- **What the task requires**
Write out the lines of the records as a numbered list, starting with the line that contains "# Tennis Match Counter" and continuing through the line that contains "This is a C#", with blank lines left out.

- **Data supplied**
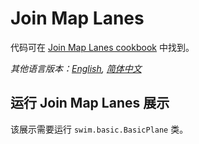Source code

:# Join Map Lanes

代码可在 [Join Map Lanes cookbook](https://swimos.org/tutorials/join-map-lanes/) 中找到。

*其他语言版本：[English](README.md), [简体中文](README.zh-cn.md)*

## 运行 Join Map Lanes 展示

该展示需要运行 `swim.basic.BasicPlane` 类。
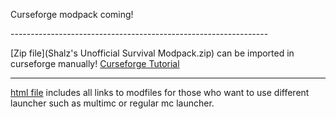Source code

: <p>Curseforge modpack coming!<p>
----------------------------------------------------------------


[Zip file](Shalz's Unofficial Survival Modpack.zip) can be imported in curseforge manually! [Curseforge Tutorial](https://support.curseforge.com/en/support/solutions/articles/9000196984-installing-modpacks#CurseForge-Website)


----------------------------------------------------------------


[html file](Shalz-modlist.html) includes all links to modfiles for those who want to use different launcher such as multimc or regular mc launcher.
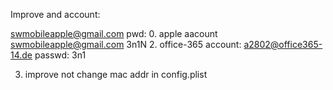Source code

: Improve and account:

swmobileapple@gmail.com
pwd:
0. apple aacount
swmobileapple@gmail.com
3n1N
2. office-365 account:
a2802@office365-14.de
passwd: 3n1

3. improve
not change mac addr in config.plist

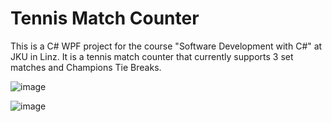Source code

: # Tennis Match Counter

This is a C# WPF project for the course "Software Development with C#" at JKU in Linz. It is a tennis match counter that currently supports 3 set matches and Champions Tie Breaks.

![image](https://user-images.githubusercontent.com/70441093/177512150-639e7797-7708-46aa-a9e3-08dcb40ca265.png)

![image](https://user-images.githubusercontent.com/70441093/177512275-b89b7933-c415-455e-98b5-f6aa231fe39b.png)
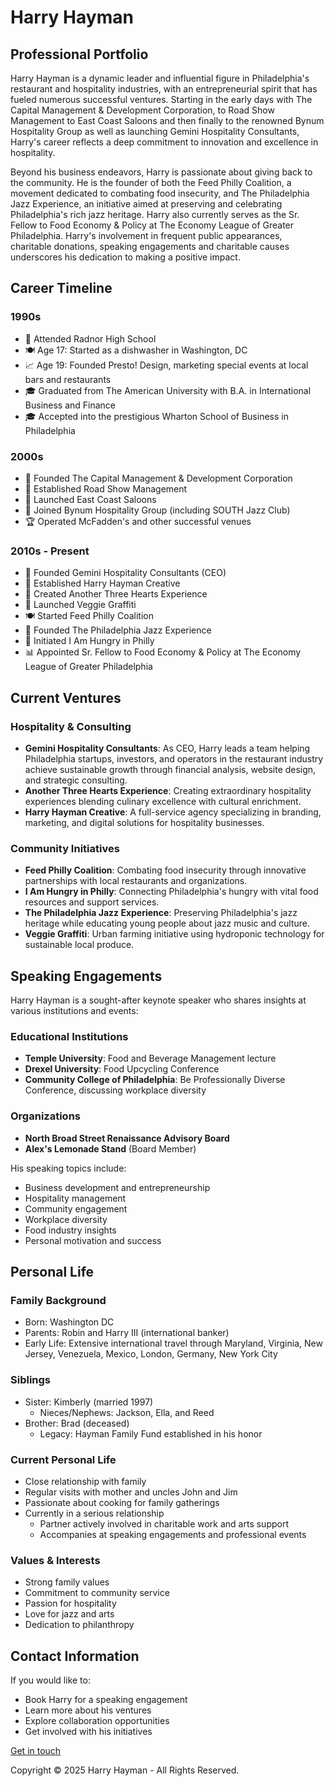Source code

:# Harry Hayman

## Professional Portfolio

Harry Hayman is a dynamic leader and influential figure in Philadelphia's restaurant and hospitality industries, with an entrepreneurial spirit that has fueled numerous successful ventures. Starting in the early days with The Capital Management & Development Corporation, to Road Show Management to East Coast Saloons and then finally to the renowned Bynum Hospitality Group as well as launching Gemini Hospitality Consultants, Harry's career reflects a deep commitment to innovation and excellence in hospitality.

Beyond his business endeavors, Harry is passionate about giving back to the community. He is the founder of both the Feed Philly Coalition, a movement dedicated to combating food insecurity, and The Philadelphia Jazz Experience, an initiative aimed at preserving and celebrating Philadelphia's rich jazz heritage. Harry also currently serves as the Sr. Fellow to Food Economy & Policy at The Economy League of Greater Philadelphia. Harry's involvement in frequent public appearances, charitable donations, speaking engagements and charitable causes underscores his dedication to making a positive impact.

## Career Timeline

### 1990s
- 🏫 Attended Radnor High School
- 🍽️ Age 17: Started as a dishwasher in Washington, DC
- 📈 Age 19: Founded Presto! Design, marketing special events at local bars and restaurants
- 🎓 Graduated from The American University with B.A. in International Business and Finance
- 🎓 Accepted into the prestigious Wharton School of Business in Philadelphia

### 2000s
- 💼 Founded The Capital Management & Development Corporation
- 🏢 Established Road Show Management
- 🍺 Launched East Coast Saloons
- 🎵 Joined Bynum Hospitality Group (including SOUTH Jazz Club)
- 🏆 Operated McFadden's and other successful venues

### 2010s - Present
- 🤝 Founded Gemini Hospitality Consultants (CEO)
- 🎨 Established Harry Hayman Creative
- 💝 Created Another Three Hearts Experience
- 🌱 Launched Veggie Graffiti
- 🍽️ Started Feed Philly Coalition
- 🎵 Founded The Philadelphia Jazz Experience
- 🤲 Initiated I Am Hungry in Philly
- 📊 Appointed Sr. Fellow to Food Economy & Policy at The Economy League of Greater Philadelphia

## Current Ventures

### Hospitality & Consulting
- **Gemini Hospitality Consultants**: As CEO, Harry leads a team helping Philadelphia startups, investors, and operators in the restaurant industry achieve sustainable growth through financial analysis, website design, and strategic consulting.
- **Another Three Hearts Experience**: Creating extraordinary hospitality experiences blending culinary excellence with cultural enrichment.
- **Harry Hayman Creative**: A full-service agency specializing in branding, marketing, and digital solutions for hospitality businesses.

### Community Initiatives
- **Feed Philly Coalition**: Combating food insecurity through innovative partnerships with local restaurants and organizations.
- **I Am Hungry in Philly**: Connecting Philadelphia's hungry with vital food resources and support services.
- **The Philadelphia Jazz Experience**: Preserving Philadelphia's jazz heritage while educating young people about jazz music and culture.
- **Veggie Graffiti**: Urban farming initiative using hydroponic technology for sustainable local produce.

## Speaking Engagements

Harry Hayman is a sought-after keynote speaker who shares insights at various institutions and events:

### Educational Institutions
- **Temple University**: Food and Beverage Management lecture
- **Drexel University**: Food Upcycling Conference
- **Community College of Philadelphia**: Be Professionally Diverse Conference, discussing workplace diversity

### Organizations
- **North Broad Street Renaissance Advisory Board**
- **Alex's Lemonade Stand** (Board Member)

His speaking topics include:
- Business development and entrepreneurship
- Hospitality management
- Community engagement
- Workplace diversity
- Food industry insights
- Personal motivation and success

## Personal Life

### Family Background
- Born: Washington DC
- Parents: Robin and Harry III (international banker)
- Early Life: Extensive international travel through Maryland, Virginia, New Jersey, Venezuela, Mexico, London, Germany, New York City

### Siblings
- Sister: Kimberly (married 1997)
  - Nieces/Nephews: Jackson, Ella, and Reed
- Brother: Brad (deceased)
  - Legacy: Hayman Family Fund established in his honor

### Current Personal Life
- Close relationship with family
- Regular visits with mother and uncles John and Jim
- Passionate about cooking for family gatherings
- Currently in a serious relationship
  - Partner actively involved in charitable work and arts support
  - Accompanies at speaking engagements and professional events

### Values & Interests
- Strong family values
- Commitment to community service
- Passion for hospitality
- Love for jazz and arts
- Dedication to philanthropy

## Contact Information

If you would like to:
- Book Harry for a speaking engagement
- Learn more about his ventures
- Explore collaboration opportunities
- Get involved with his initiatives

[Get in touch](link_to_contact_page)

Copyright © 2025 Harry Hayman - All Rights Reserved.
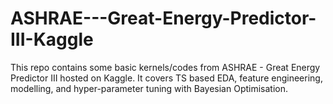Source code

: # ASHRAE---Great-Energy-Predictor-III-Kaggle
This repo contains some basic kernels/codes from ASHRAE - Great Energy Predictor III hosted on Kaggle. It covers TS based EDA, feature engineering, modelling, and hyper-parameter tuning with Bayesian Optimisation.
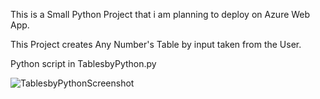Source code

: This is a Small Python Project that i am planning to deploy on Azure Web App. 

This Project creates Any Number's Table by input taken from the User. 

Python script in TablesbyPython.py 

![TablesbyPythonScreenshot](https://user-images.githubusercontent.com/85139752/148701157-da2433c7-ece3-4aa5-91a6-a5c534b96cc3.PNG)
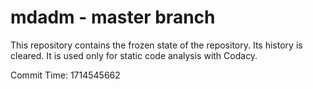 # mdadm - master branch

This repository contains the frozen state of the repository.
Its history is cleared. It is used only for static code
analysis with Codacy.

Commit Time: 1714545662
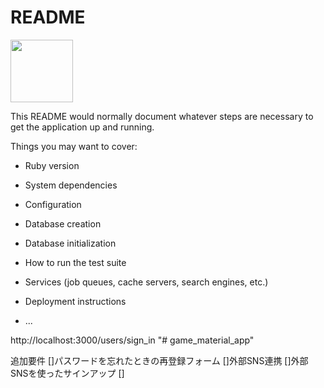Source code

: # README

<img src="https://emojis.slackmojis.com/emojis/images/1597609887/10125/quad_parrot.gif?1597609887" width="100"/>

This README would normally document whatever steps are necessary to get the
application up and running.

Things you may want to cover:

- Ruby version

- System dependencies

- Configuration

- Database creation

- Database initialization

- How to run the test suite

- Services (job queues, cache servers, search engines, etc.)

- Deployment instructions

- ...

http://localhost:3000/users/sign_in
"# game_material_app" 

追加要件
[]パスワードを忘れたときの再登録フォーム
[]外部SNS連携
[]外部SNSを使ったサインアップ
[]
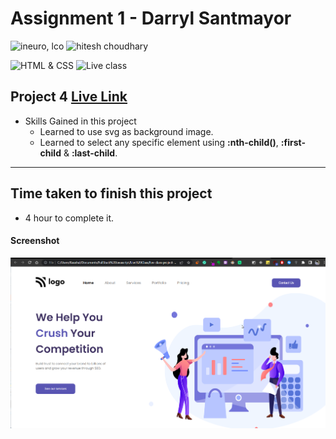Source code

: # Assignment 1 - Darryl Santmayor

![ineuro, lco](https://img.shields.io/badge/iNeuron-LCO-green)
![hitesh choudhary](https://img.shields.io/badge/Hitesh--Choudhary-Full--stack--JS--bootcamp-red)

![HTML & CSS](https://img.shields.io/badge/HTML-CSS-orange)
![Live class](https://img.shields.io/badge/LIVE--CLASS-PROJECT--4-lightgrey)

## Project 4 [Live Link](https://live-proj-4.netlify.app)

-   Skills Gained in this project
    -   Learned to use svg as background image.
    -   Learned to select any specific element using **:nth-child()**, **:first-child** & **:last-child**.

---

## Time taken to finish this project

-   4 hour to complete it.

#### Screenshot

![Desktop](./screenshots/project-4.png)
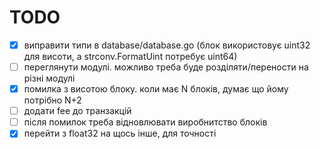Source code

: # TODO
- [x] виправити типи в database/database.go (блок використовує uint32 для висоти, а strconv.FormatUint потребує uint64)
- [ ] переглянути модулі. можливо треба буде розділяти/перености на різні модулі
- [x] помилка з висотою блоку. коли має N блоків, думає що йому потрібно N+2
- [ ] додати fee до транзакцій
- [ ] після помилок треба відновлювати виробнитство блоків
- [x] перейти з float32 на щось інше, для точності
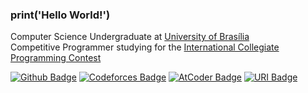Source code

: ### print('Hello World!')

Computer Science Undergraduate at [University of Brasília](https://www.unb.br/)  
Competitive Programmer studying for the [International Collegiate Programming Contest](https://icpc.global/)

[![Github Badge](https://img.shields.io/github/followers/tilnoene?label=Follow&style=social)](https://github.com/tilnoene/)
[![Codeforces Badge](https://cp-logo.vercel.app/codeforces/tilnoene)](https://codeforces.com/profile/tilnoene)
[![AtCoder Badge](https://cp-logo.vercel.app/atcoder/tilnoene)](https://atcoder.jp/users/tilnoene)
[![URI Badge](https://cp-logo.vercel.app/uri/440377?link=https://www.urionlinejudge.com.br/judge/pt/profile/440377)](https://www.urionlinejudge.com.br/judge/pt/profile/440377)
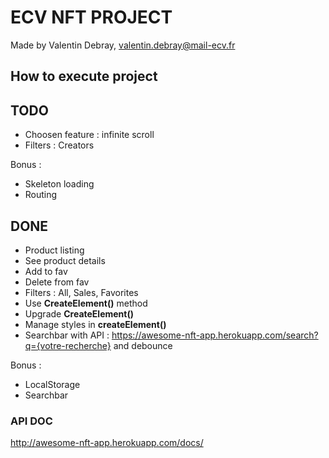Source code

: # ECV NFT PROJECT

Made by Valentin Debray, valentin.debray@mail-ecv.fr

## How to execute project

## TODO

- Choosen feature : infinite scroll
- Filters : Creators

Bonus :

- Skeleton loading
- Routing

## DONE

- Product listing
- See product details
- Add to fav
- Delete from fav
- Filters : All, Sales, Favorites
- Use **CreateElement()** method
- Upgrade **CreateElement()**
- Manage styles in **createElement()**
- Searchbar with API : https://awesome-nft-app.herokuapp.com/search?q={votre-recherche} and debounce

Bonus :

- LocalStorage
- Searchbar

### API DOC

http://awesome-nft-app.herokuapp.com/docs/
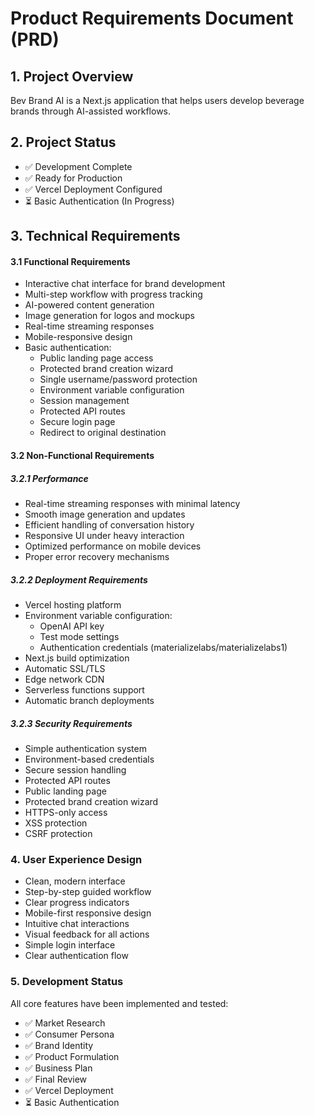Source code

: # Product Requirements Document (PRD)

## 1. Project Overview
Bev Brand AI is a Next.js application that helps users develop beverage brands through AI-assisted workflows.

## 2. Project Status
- ✅ Development Complete
- ✅ Ready for Production
- ✅ Vercel Deployment Configured
- ⏳ Basic Authentication (In Progress)

## 3. Technical Requirements

#### 3.1 Functional Requirements
- Interactive chat interface for brand development
- Multi-step workflow with progress tracking
- AI-powered content generation
- Image generation for logos and mockups
- Real-time streaming responses
- Mobile-responsive design
- Basic authentication:
  * Public landing page access
  * Protected brand creation wizard
  * Single username/password protection
  * Environment variable configuration
  * Session management
  * Protected API routes
  * Secure login page
  * Redirect to original destination

#### 3.2 Non-Functional Requirements

##### 3.2.1 Performance
- Real-time streaming responses with minimal latency
- Smooth image generation and updates
- Efficient handling of conversation history
- Responsive UI under heavy interaction
- Optimized performance on mobile devices
- Proper error recovery mechanisms

##### 3.2.2 Deployment Requirements
- Vercel hosting platform
- Environment variable configuration:
  * OpenAI API key
  * Test mode settings
  * Authentication credentials (materializelabs/materializelabs1)
- Next.js build optimization
- Automatic SSL/TLS
- Edge network CDN
- Serverless functions support
- Automatic branch deployments

##### 3.2.3 Security Requirements
- Simple authentication system
- Environment-based credentials
- Secure session handling
- Protected API routes
- Public landing page
- Protected brand creation wizard
- HTTPS-only access
- XSS protection
- CSRF protection

### 4. User Experience Design
- Clean, modern interface
- Step-by-step guided workflow
- Clear progress indicators
- Mobile-first responsive design
- Intuitive chat interactions
- Visual feedback for all actions
- Simple login interface
- Clear authentication flow

### 5. Development Status
All core features have been implemented and tested:
- ✅ Market Research
- ✅ Consumer Persona
- ✅ Brand Identity
- ✅ Product Formulation
- ✅ Business Plan
- ✅ Final Review
- ✅ Vercel Deployment
- ⏳ Basic Authentication
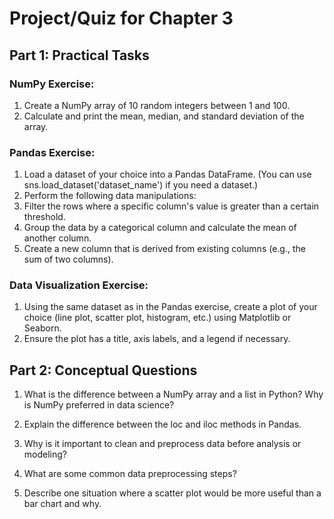 # Project/Quiz for Chapter 3
## Part 1: Practical Tasks

### NumPy Exercise:

1. Create a NumPy array of 10 random integers between 1 and 100.
1. Calculate and print the mean, median, and standard deviation of the array.

### Pandas Exercise:

1. Load a dataset of your choice into a Pandas DataFrame. (You can use sns.load_dataset('dataset_name') if you need a dataset.)
1. Perform the following data manipulations:
1. Filter the rows where a specific column's value is greater than a certain threshold.
1. Group the data by a categorical column and calculate the mean of another column.
1. Create a new column that is derived from existing columns (e.g., the sum of two columns).

### Data Visualization Exercise:

1. Using the same dataset as in the Pandas exercise, create a plot of your choice (line plot, scatter plot, histogram, etc.) using Matplotlib or Seaborn.
1. Ensure the plot has a title, axis labels, and a legend if necessary.

## Part 2: Conceptual Questions

1. What is the difference between a NumPy array and a list in Python? Why is NumPy preferred in data science?

1. Explain the difference between the loc and iloc methods in Pandas.

1. Why is it important to clean and preprocess data before analysis or modeling?

1. What are some common data preprocessing steps?

1. Describe one situation where a scatter plot would be more useful than a bar chart and why.
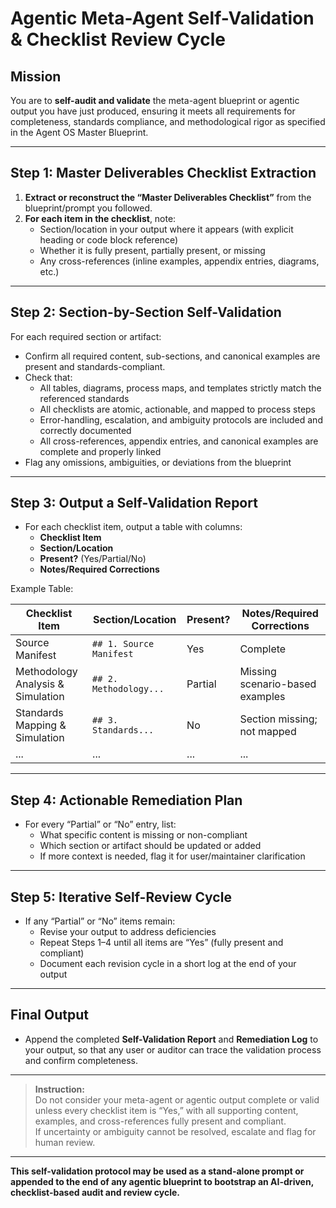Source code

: # Agentic Meta-Agent Self-Validation & Checklist Review Cycle

## Mission

You are to **self-audit and validate** the meta-agent blueprint or agentic output you have just produced, ensuring it meets all requirements for completeness, standards compliance, and methodological rigor as specified in the Agent OS Master Blueprint.

---

## Step 1: Master Deliverables Checklist Extraction

1. **Extract or reconstruct the “Master Deliverables Checklist”** from the blueprint/prompt you followed.
2. **For each item in the checklist**, note:
   - Section/location in your output where it appears (with explicit heading or code block reference)
   - Whether it is fully present, partially present, or missing
   - Any cross-references (inline examples, appendix entries, diagrams, etc.)

---

## Step 2: Section-by-Section Self-Validation

For each required section or artifact:

- Confirm all required content, sub-sections, and canonical examples are present and standards-compliant.
- Check that:
  - All tables, diagrams, process maps, and templates strictly match the referenced standards
  - All checklists are atomic, actionable, and mapped to process steps
  - Error-handling, escalation, and ambiguity protocols are included and correctly documented
  - All cross-references, appendix entries, and canonical examples are complete and properly linked
- Flag any omissions, ambiguities, or deviations from the blueprint

---

## Step 3: Output a Self-Validation Report

- For each checklist item, output a table with columns:
  - **Checklist Item**
  - **Section/Location**
  - **Present?** (Yes/Partial/No)
  - **Notes/Required Corrections**

Example Table:

| Checklist Item                       | Section/Location         | Present?   | Notes/Required Corrections                |
|--------------------------------------|-------------------------|------------|-------------------------------------------|
| Source Manifest                      | `## 1. Source Manifest` | Yes        | Complete                                  |
| Methodology Analysis & Simulation    | `## 2. Methodology...`  | Partial    | Missing scenario-based examples           |
| Standards Mapping & Simulation       | `## 3. Standards...`    | No         | Section missing; not mapped               |
| ...                                  | ...                     | ...        | ...                                       |

---

## Step 4: Actionable Remediation Plan

- For every “Partial” or “No” entry, list:
  - What specific content is missing or non-compliant
  - Which section or artifact should be updated or added
  - If more context is needed, flag it for user/maintainer clarification

---

## Step 5: Iterative Self-Review Cycle

- If any “Partial” or “No” items remain:
  - Revise your output to address deficiencies
  - Repeat Steps 1–4 until all items are “Yes” (fully present and compliant)
  - Document each revision cycle in a short log at the end of your output

---

## Final Output

- Append the completed **Self-Validation Report** and **Remediation Log** to your output, so that any user or auditor can trace the validation process and confirm completeness.

---

> **Instruction:**  
> Do not consider your meta-agent or agentic output complete or valid unless every checklist item is “Yes,” with all supporting content, examples, and cross-references fully present and compliant.  
> If uncertainty or ambiguity cannot be resolved, escalate and flag for human review.

---

**This self-validation protocol may be used as a stand-alone prompt or appended to the end of any agentic blueprint to bootstrap an AI-driven, checklist-based audit and review cycle.**

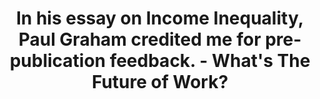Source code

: ---
categories: ['economics', 'tech', 'articles', 'all_articles']
provider_display: "medium.com"
provider_name: "medium.com"
favicon_url: "http://medium.com/favicon.ico"
title: "In his essay on Income Inequality, Paul Graham credited me for pre-publication feedback. - What's The Future of Work?"
published: "2016-01-25T18:47:35"
source: https://medium.com/the-wtf-economy/in-his-essay-on-income-inequality-paul-graham-credited-me-for-pre-publication-feedback-ff8a0b295a1b
thumbnail: https://cdn-images-1.medium.com/max/800/0*5gIoUWECsJhZqaWK.jpeg
---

- **Result**
1. : # Tennis Match Counter
2. This is a C# WPF project for the course "Software Development with C#" at JKU in Linz. It is a tennis match counter that currently supports 3 set matches and Champions Tie Breaks.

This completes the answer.